I was checking out that day, but i said 'no'. He stopped his smile and looked at his computer screen again, where it would be saying yes i was checking out. 'Mmm' he said, without further comment, inviting me to say more, which i did.
'I WAS going to check out, but i've changed my mind and i'm staying for a couple of days' i said. 'Maybe have a midday curry and a sleep in the afternoon'. He nodded slowly without looking at me, clearly considering his next move. I got to the changing room door where he had to push a buzzer to let me through. 'Could you let me in please?' i asked sweetly. He looked at his watch and pressed the buzzer - i entered the changing room which was full of affable old Indian gents deep in happy small talk.

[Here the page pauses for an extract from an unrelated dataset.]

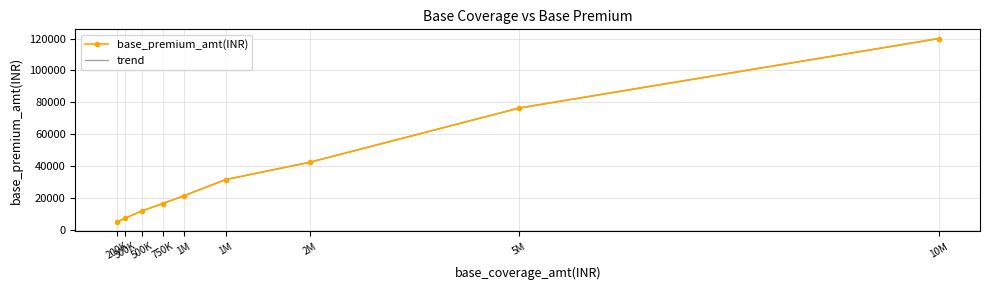

What is the maximum value for trend?

120000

Later that day my youngish Indian taxi driver was telling me that he was the representative of all hansom cab drivers in Leicester and that he'd recently had a conversation with the chief constable about the problem of 'soil-and-run'. This means people being sick in the back of your cab, then when you demand a soiling fee, which it clearly says in the cab you will have to pay (£50), doing a runner, or simply point blank refusing to pay. He was describing this problem as being of epidemic proportions - how when someone was sick, then ran off without paying the fine, you had to stop your night's work and go and clean out your taxi, and just how thorough that cleaning job had to be to get rid of the smell.

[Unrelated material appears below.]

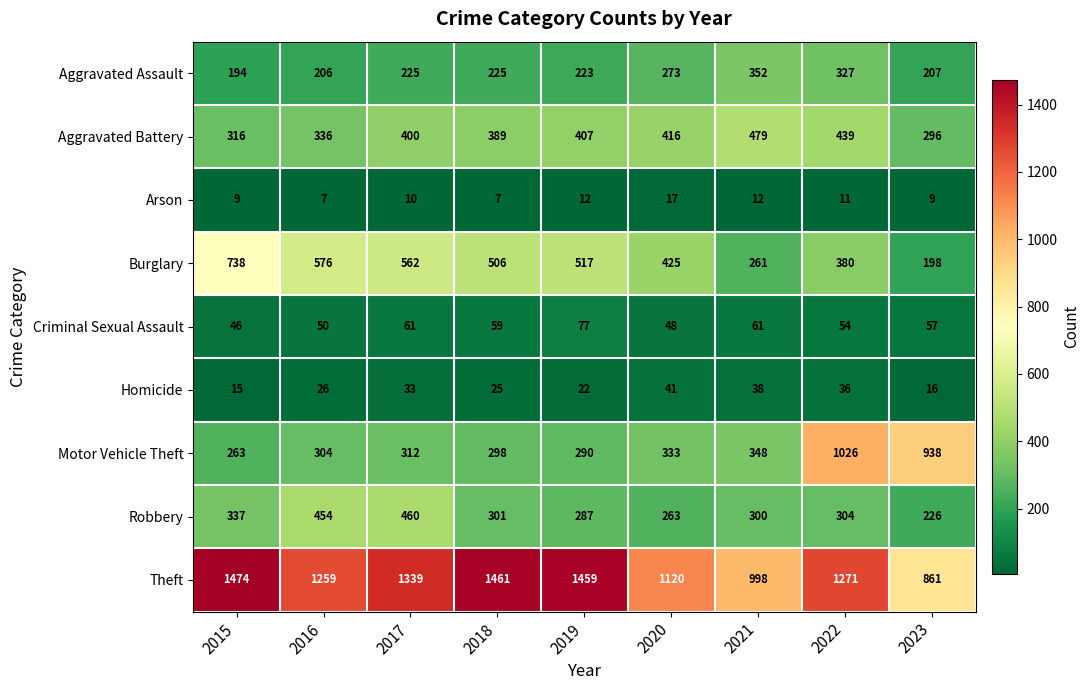

The Motor Vehicle Theft series shows 333 at 2020. True or false?

True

"Then you go out the next night, having lost a night's fares and some bastard is sick AGAIN! - we've really had enough, so when i told this to the chief constable he said - 'let me think about this', and a week later he came back to me and said why don't we consider getting sick bags, like in planes - not a bad idea - i mean some people are just too far gone to be able to use a sick bag, but i reckon, well it would make a 30% difference - but you'd have to work out when someone got IN the cab if you thought there was even a chance they were going to be sick, THEN, you'd have to say upfront - 'i don't wanna sound rude mate, but if you think you're gonna be sick, here's a sick bag' - then hand the guy a sick bag, cos if you just left ALL the bags in the back people would nick 'em for a laugh. Also, some people might use the sick bag, but still be so out of it that they dropped the sick all over the floor anyway, but at least the chief constable THOUGHT about it - it's a start, but all the other fuckin drivers on the rank, when i told them about it, just laughed at the whole idea - fuckin wankers - excuse my language, but they really piss me off, complaining about the sick problem but then LAUGHING when anybody has an idea that might or might not work'.
'Well it interests me, because i actually collect airline sickbags, so to get a Leicester black cab sickbag would be great' i said.
My taxi driver half turned his head as i said this, but decided to say nothing more. When we got to Leicester station i gave him five pounds tip and said ' Merry Christmas - i hope it works out with the sick bags'.
He gave me a cheery smile - 'i hope you never need one'.